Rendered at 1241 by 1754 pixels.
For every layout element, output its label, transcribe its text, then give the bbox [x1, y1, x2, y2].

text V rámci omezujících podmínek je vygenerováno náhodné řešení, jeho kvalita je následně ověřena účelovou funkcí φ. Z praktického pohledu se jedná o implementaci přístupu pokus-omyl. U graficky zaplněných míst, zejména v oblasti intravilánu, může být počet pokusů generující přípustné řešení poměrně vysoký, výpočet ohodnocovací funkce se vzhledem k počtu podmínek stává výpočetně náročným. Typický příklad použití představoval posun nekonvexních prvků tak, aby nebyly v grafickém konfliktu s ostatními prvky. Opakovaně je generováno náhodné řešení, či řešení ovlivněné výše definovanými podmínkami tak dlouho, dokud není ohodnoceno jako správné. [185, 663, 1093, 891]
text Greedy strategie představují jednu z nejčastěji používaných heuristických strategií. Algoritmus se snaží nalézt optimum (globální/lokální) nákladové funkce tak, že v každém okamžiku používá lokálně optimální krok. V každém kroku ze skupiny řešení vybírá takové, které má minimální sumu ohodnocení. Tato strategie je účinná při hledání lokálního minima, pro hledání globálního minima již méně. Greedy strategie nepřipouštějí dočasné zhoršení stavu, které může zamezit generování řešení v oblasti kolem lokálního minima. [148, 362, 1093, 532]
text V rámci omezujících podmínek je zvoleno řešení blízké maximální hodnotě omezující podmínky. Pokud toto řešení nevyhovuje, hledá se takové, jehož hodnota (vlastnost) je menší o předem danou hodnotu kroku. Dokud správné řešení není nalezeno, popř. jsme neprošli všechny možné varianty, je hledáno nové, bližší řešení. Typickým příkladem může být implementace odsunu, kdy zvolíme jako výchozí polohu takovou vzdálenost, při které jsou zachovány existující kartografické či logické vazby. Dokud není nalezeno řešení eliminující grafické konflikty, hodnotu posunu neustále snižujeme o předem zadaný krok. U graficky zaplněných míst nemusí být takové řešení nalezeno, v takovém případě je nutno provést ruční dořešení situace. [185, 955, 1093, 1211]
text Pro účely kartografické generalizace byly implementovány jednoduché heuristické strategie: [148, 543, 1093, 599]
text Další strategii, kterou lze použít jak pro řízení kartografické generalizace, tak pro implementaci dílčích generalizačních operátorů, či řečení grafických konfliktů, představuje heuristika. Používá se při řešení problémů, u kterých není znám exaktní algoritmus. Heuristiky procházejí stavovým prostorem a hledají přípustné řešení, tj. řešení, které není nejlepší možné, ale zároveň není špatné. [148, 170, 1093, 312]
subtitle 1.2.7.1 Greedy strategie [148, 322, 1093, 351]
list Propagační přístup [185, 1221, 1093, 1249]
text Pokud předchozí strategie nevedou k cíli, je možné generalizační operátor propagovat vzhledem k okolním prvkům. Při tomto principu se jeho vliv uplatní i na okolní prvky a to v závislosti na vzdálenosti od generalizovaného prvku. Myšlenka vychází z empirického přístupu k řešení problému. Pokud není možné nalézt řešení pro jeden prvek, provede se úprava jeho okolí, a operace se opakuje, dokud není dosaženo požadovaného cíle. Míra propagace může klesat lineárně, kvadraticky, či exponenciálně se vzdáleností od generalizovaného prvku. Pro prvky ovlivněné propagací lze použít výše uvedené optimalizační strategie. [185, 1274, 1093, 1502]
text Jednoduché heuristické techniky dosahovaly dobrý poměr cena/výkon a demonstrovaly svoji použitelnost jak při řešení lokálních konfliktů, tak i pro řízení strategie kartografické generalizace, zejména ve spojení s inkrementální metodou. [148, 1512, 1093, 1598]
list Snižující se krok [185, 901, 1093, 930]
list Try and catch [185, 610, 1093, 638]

## WORK TASK
Each line of the data should be reproduced exactly as it appears.

## REPLY
Rendered at 1241 by 1754 pixels.
For every layout element, output its label, transcribe its text, then give the bbox [x1, y1, x2, y2].

text V rámci omezujících podmínek je vygenerováno náhodné řešení, jeho kvalita je následně ověřena účelovou funkcí φ. Z praktického pohledu se jedná o implementaci přístupu pokus-omyl. U graficky zaplněných míst, zejména v oblasti intravilánu, může být počet pokusů generující přípustné řešení poměrně vysoký, výpočet ohodnocovací funkce se vzhledem k počtu podmínek stává výpočetně náročným. Typický příklad použití představoval posun nekonvexních prvků tak, aby nebyly v grafickém konfliktu s ostatními prvky. Opakovaně je generováno náhodné řešení, či řešení ovlivněné výše definovanými podmínkami tak dlouho, dokud není ohodnoceno jako správné. [185, 663, 1093, 891]
text Greedy strategie představují jednu z nejčastěji používaných heuristických strategií. Algoritmus se snaží nalézt optimum (globální/lokální) nákladové funkce tak, že v každém okamžiku používá lokálně optimální krok. V každém kroku ze skupiny řešení vybírá takové, které má minimální sumu ohodnocení. Tato strategie je účinná při hledání lokálního minima, pro hledání globálního minima již méně. Greedy strategie nepřipouštějí dočasné zhoršení stavu, které může zamezit generování řešení v oblasti kolem lokálního minima. [148, 362, 1093, 532]
text V rámci omezujících podmínek je zvoleno řešení blízké maximální hodnotě omezující podmínky. Pokud toto řešení nevyhovuje, hledá se takové, jehož hodnota (vlastnost) je menší o předem danou hodnotu kroku. Dokud správné řešení není nalezeno, popř. jsme neprošli všechny možné varianty, je hledáno nové, bližší řešení. Typickým příkladem může být implementace odsunu, kdy zvolíme jako výchozí polohu takovou vzdálenost, při které jsou zachovány existující kartografické či logické vazby. Dokud není nalezeno řešení eliminující grafické konflikty, hodnotu posunu neustále snižujeme o předem zadaný krok. U graficky zaplněných míst nemusí být takové řešení nalezeno, v takovém případě je nutno provést ruční dořešení situace. [185, 955, 1093, 1211]
text Pro účely kartografické generalizace byly implementovány jednoduché heuristické strategie: [148, 543, 1093, 599]
text Další strategii, kterou lze použít jak pro řízení kartografické generalizace, tak pro implementaci dílčích generalizačních operátorů, či řečení grafických konfliktů, představuje heuristika. Používá se při řešení problémů, u kterých není znám exaktní algoritmus. Heuristiky procházejí stavovým prostorem a hledají přípustné řešení, tj. řešení, které není nejlepší možné, ale zároveň není špatné. [148, 170, 1093, 312]
subtitle 1.2.7.1 Greedy strategie [148, 322, 1093, 351]
list Propagační přístup [185, 1221, 1093, 1249]
text Pokud předchozí strategie nevedou k cíli, je možné generalizační operátor propagovat vzhledem k okolním prvkům. Při tomto principu se jeho vliv uplatní i na okolní prvky a to v závislosti na vzdálenosti od generalizovaného prvku. Myšlenka vychází z empirického přístupu k řešení problému. Pokud není možné nalézt řešení pro jeden prvek, provede se úprava jeho okolí, a operace se opakuje, dokud není dosaženo požadovaného cíle. Míra propagace může klesat lineárně, kvadraticky, či exponenciálně se vzdáleností od generalizovaného prvku. Pro prvky ovlivněné propagací lze použít výše uvedené optimalizační strategie. [185, 1274, 1093, 1502]
text Jednoduché heuristické techniky dosahovaly dobrý poměr cena/výkon a demonstrovaly svoji použitelnost jak při řešení lokálních konfliktů, tak i pro řízení strategie kartografické generalizace, zejména ve spojení s inkrementální metodou. [148, 1512, 1093, 1598]
list Snižující se krok [185, 901, 1093, 930]
list Try and catch [185, 610, 1093, 638]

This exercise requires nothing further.